> **About this task**:
Write out again, exactly as they stand, the line that includes "remote control: none [178,319,228,349]" and all remaining lines of the entries.

> **Stored data**:

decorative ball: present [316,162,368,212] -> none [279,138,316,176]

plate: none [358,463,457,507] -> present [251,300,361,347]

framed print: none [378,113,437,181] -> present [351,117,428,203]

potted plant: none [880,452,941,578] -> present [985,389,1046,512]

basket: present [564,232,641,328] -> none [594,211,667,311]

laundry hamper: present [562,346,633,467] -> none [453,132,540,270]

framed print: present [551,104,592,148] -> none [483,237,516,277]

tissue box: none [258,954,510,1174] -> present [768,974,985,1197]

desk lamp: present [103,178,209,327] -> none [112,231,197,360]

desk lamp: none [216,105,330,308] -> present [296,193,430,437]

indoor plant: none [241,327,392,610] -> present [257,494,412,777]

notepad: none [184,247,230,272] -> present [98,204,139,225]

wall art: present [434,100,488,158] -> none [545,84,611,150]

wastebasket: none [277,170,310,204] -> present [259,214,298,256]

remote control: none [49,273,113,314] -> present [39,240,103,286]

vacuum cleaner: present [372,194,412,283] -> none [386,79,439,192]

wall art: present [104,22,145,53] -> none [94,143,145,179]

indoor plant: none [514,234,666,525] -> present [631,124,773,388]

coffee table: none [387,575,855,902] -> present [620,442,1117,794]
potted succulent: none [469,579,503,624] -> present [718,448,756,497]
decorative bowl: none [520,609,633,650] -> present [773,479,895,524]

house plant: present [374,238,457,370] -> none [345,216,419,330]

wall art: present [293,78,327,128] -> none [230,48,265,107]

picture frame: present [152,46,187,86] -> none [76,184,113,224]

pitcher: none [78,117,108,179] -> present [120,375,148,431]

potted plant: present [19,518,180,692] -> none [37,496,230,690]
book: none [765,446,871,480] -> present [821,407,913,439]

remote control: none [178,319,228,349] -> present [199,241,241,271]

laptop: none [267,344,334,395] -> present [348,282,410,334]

> **Result**:
remote control: none [178,319,228,349] -> present [199,241,241,271]

laptop: none [267,344,334,395] -> present [348,282,410,334]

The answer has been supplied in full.